Extrait fourni
Bonjour Manuel,
Votre commentaire est intéressant et me fait réagir, car je comprends votre point de vue, sans toutefois le partager.
Vous développez votre point de vue sur le journalisme citoyen au travers de la diversité de l’information et aussi de sa transmission, via les nombreux « types » d’article qu’on peut lire sur le site, et en cela vous avez raison. Cette diversité est intéressante, précieuse et constitue l’un des attraits d’un tel média par rapport à d’autres moyens d’information plus classiques.
Cela étant, Agoravox se définit lui-même comme étant une plate-forme de journalisme citoyen, au sens large du terme certes mais de journalisme quand même. Sans verser dans le scolaire, rappelons brièvement la définition de journalisme donnée en l’occurrence par wikipédia :
« Le journalisme est l’activité qui consiste à collecter, rassembler, vérifier et commenter des faits pour les porter à l’attention du public à travers les média. »

Enregistrements de données
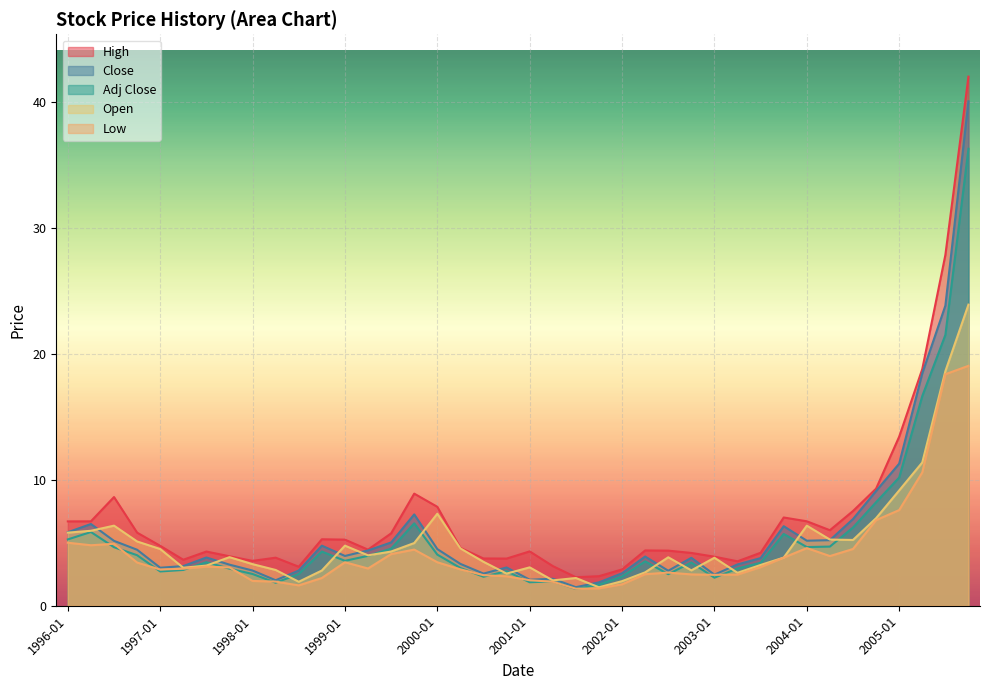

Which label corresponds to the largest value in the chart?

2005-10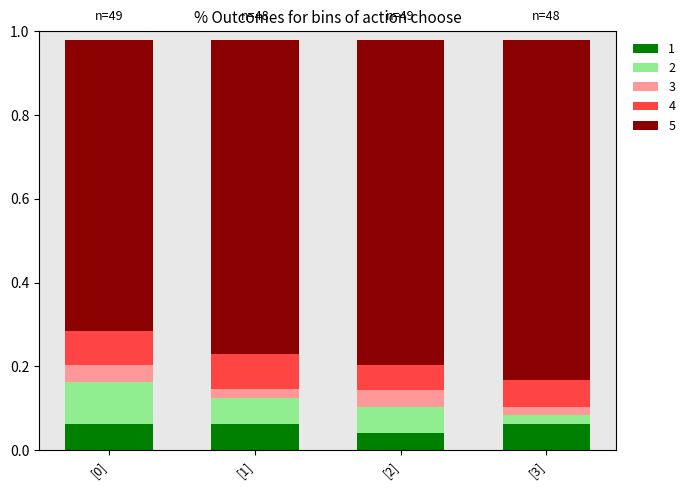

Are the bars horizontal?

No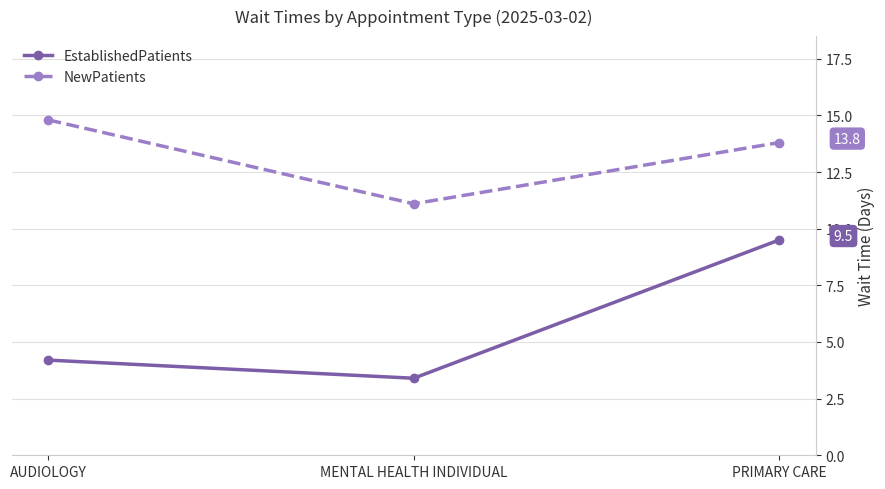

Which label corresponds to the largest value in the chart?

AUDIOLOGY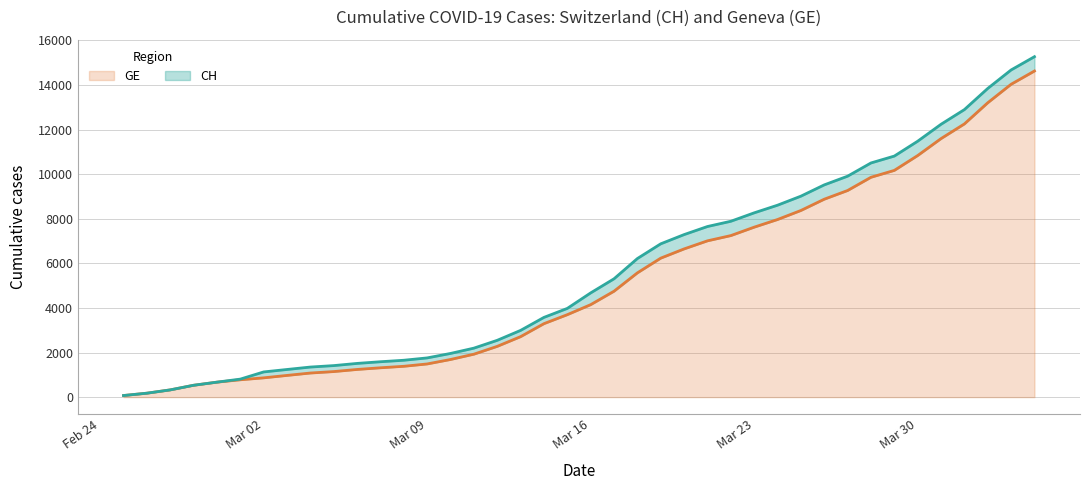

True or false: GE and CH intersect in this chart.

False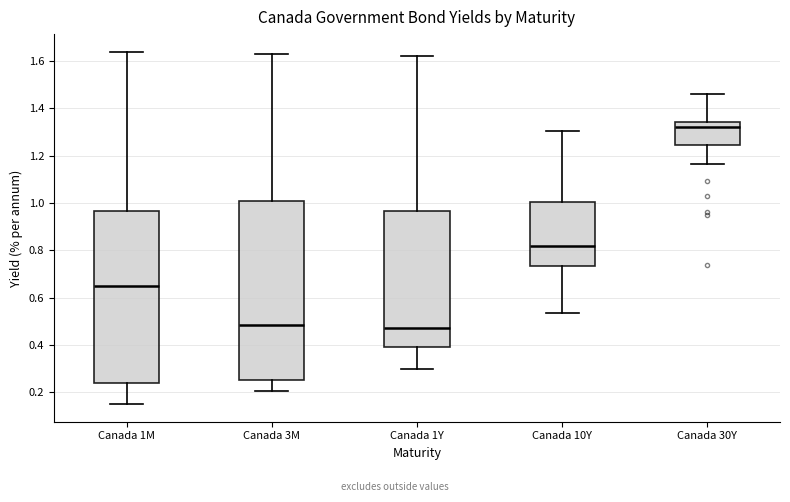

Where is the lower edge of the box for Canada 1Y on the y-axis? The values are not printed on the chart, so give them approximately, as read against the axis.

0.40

Tâches à réaliser
1: Recopiez le commentaire sur le journalisme citoyen depuis "Vous développez votre" jusqu'à "d’information plus classiques." inclus.
2: Indiquez par oui ou par non si chacune des affirmations suivantes concorde avec le commentaire sur le journalisme citoyen, en citant à l'identique les mots qui le prouvent : (a) Le point de vue de Manuel est partagé dans le commentaire. (b) Agoravox se présente comme une plate-forme de journalisme citoyen. (c) La définition du journalisme citée est tirée de wikipédia.

Solutions par tâche
1:
Vous développez votre point de vue sur le journalisme citoyen au travers de la diversité de l’information et aussi de sa transmission, via les nombreux « types » d’article qu’on peut lire sur le site, et en cela vous avez raison. Cette diversité est intéressante, précieuse et constitue l’un des attraits d’un tel média par rapport à d’autres moyens d’information plus classiques.

2:
(a) Non : « je comprends votre point de vue, sans toutefois le partager »
(b) Oui : « Agoravox se définit lui-même comme étant une plate-forme de journalisme citoyen »
(c) Oui : « la définition de journalisme donnée en l’occurrence par wikipédia »